When polling booths open across Russia's 11 time zones, most of the country's 100 million registered voters have said they will support Mr. Putin. All that is in doubt is whether enough voters turn out to make the election valid.
With an approval rating of at least 70 percent, Mr. Putin has no reason to fear the challenges of his five opponents in Sunday's vote.
One of them, Sergei Mironov, even told a Russian news agency that he wants Vladimir Putin to be the next Russian president.
Irina Khakamada, the only vocally critical candidate of Mr. Putin, admits she has no chance of winning. She says she is in the race in order to make President Putin listen to the people.
However, most Russians seem to believe Vladimir Putin does listen to them. He is the strong leader they feel Russia needs.

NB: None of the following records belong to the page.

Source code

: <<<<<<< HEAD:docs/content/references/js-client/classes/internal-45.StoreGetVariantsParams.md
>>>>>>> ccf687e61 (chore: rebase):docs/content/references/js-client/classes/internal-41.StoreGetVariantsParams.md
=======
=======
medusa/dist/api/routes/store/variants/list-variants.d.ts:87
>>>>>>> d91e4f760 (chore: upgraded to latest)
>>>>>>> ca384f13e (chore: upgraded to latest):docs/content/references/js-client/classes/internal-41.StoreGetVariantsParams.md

During Mr. Putin's first term, the standard of living in Russia improved considerably, and he is credited with making the country and its economy much more stable.
The outcome of the election is so predictable that election officials are worried that Russians simply won't bother to vote. One official explained the lack of suspense might well turn into a lack of votes.
If the turnout is less than 50 percent, the election will be declared invalid, and will have to be re-scheduled.